By JoJo Matthews
I recently told my mom that I am marrying Joey. She knows that he is locked up, she used to come with me to county when we had a unique visiting situation. We have been engaged for five years. Yes, that is a long time, but you have to understand that in county jail they do not allow marriage. I proposed to him almost a year after he got locked up, and he spent three-and-a-half years in county. I would not want to marry in county anyway because our visits were over a monitor during a video visit where we could barely see each other and sometimes hardly hear each other.
Anyway back to mom. She did not take the news well, but I did not get the response I thought I would. I actually expected way more emotion….crying, screaming, hanging up on me even. Instead she was very quiet, and I had to ask to make sure she had not in fact hung up on me. She asked me “Why?”
The only answer I have for anyone that asks that question is because I love him. There is no other reason to marry him except for pure, unadulterated love. My mom and I are close, but my whole life I have always kind of left part of the truth out of my stories. It is true that I love him but I did not elaborate on anything else. In fact, I did not want to talk about it at all. I simply wanted her to know because we are waiting for the application to be approved, and I do not want it to be a shock when she sees two rings on my wedding finger and my mail officially coming in his last name.
The conversation went from is he pressuring me into it, to me pressuring him into it. She tried everything she could think of to make me rethink my situation. No, that is not possible. I spoke to a lawyer years ago and my ex does not have a leg to stand on. My fiancée is locked up for life and has no chance at parole. If he is ever released it will be by God’s grace only, and, by then, my daughter will be a grown adult.Then she worried about my jobs finding out. At one job almost everyone knows and actually takes it better than I ever thought possible. A few people even ask about my fiancée.
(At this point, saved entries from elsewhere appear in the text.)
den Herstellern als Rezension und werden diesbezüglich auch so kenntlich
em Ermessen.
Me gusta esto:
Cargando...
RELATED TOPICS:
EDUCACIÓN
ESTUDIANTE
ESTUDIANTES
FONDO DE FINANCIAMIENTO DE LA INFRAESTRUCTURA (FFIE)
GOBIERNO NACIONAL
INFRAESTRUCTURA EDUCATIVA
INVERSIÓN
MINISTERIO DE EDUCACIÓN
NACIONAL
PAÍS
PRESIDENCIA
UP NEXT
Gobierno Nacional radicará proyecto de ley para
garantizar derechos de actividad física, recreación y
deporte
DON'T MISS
My other job I keep it to myself on the advice of my best friend. It is a long story but she does not think they would be quite so understanding. I am not overly committed to that job, and, if anyone were to find out and have an issue with it, then they can fire me for all I care. I do not talk about it because I do not want to rock the boat for myself or my best friend(we both work together). I do not want to somehow be a reflection of her character, even though I do not believe in that. I work in the food industry so nothing is all that serious that either job would need to have any kind of concern.
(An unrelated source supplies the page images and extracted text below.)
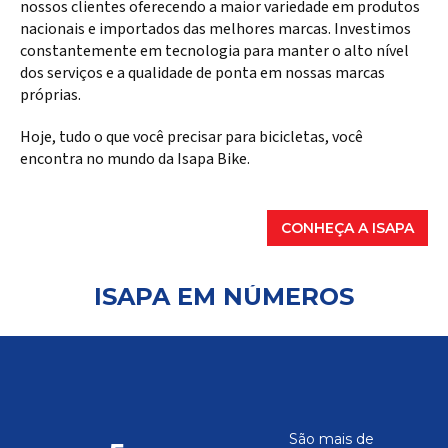
nossos clientes oferecendo a maior variedade em produtos
nacionais e importados das melhores marcas. Investimos
constantemente em tecnologia para manter o alto nível
dos serviços e a qualidade de ponta em nossas marcas
próprias.
Hoje, tudo o que você precisar para bicicletas, você
encontra no mundo da Isapa Bike.
CONHEÇA A ISAPA
ISAPA EM NÚMEROS
São mais de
Now if I were a teacher or a lawyer or judge or something where my job is based on a reputation of sorts, then I could understand my moms concern, but I do not have any desire to be any of those things.Finally, her last question was she wanted to know why he did what he did. Honestly, he cannot even answer that. If he could I would be concerned unless it was in self defense or protection of another. (It was not)
The only answer I had was people make mistakes some bad, some horrible. Some people go through stuff in life and cannot figure out how to cope with said stuff so they turn to drugs and alcohol in order to not have to cope with that stuff. Life has an ugly side. None of us are perfect in any way, shape, or form. This situation is no stranger to my family. My mom has a son locked up for the same damn thing as my fiancée. I know “ironic” or “irony” are not the words that I am looking for, but, for the moment, that is all I have. So while it is not an answer but more of an excuse, the only reason I have for why he did what he did is drugs. He was high for four days. He hadn’t slept for four days. His mind was a mess. Drugs can make the most innocent and sweet person a monster for a few moments in life. I do not condone what happened. He does not condone what happened and lives in remorse daily for it.
I believe in second chances. My mom raised me that way.
If the Bible has taught me anything, it is that it is my job to love everyone, and God will take care of the rest. What happens to his soul on judgement day is between him and God. However, I have faith that we will be entering paradise together. I know his core. I know his heart. I know his soul. It was once a part of mine. So after talking about it, she said that she would be OK. My overactive imagination thought other things up, and, when we hung, up I worried I had broken her. Honestly, I think she is a little more OK with it than I think, but I know the only time we will talk about it is if she brings it up. I have a select few people that I will talk to about this without any prompting, and, sadly, my mom is not one of them.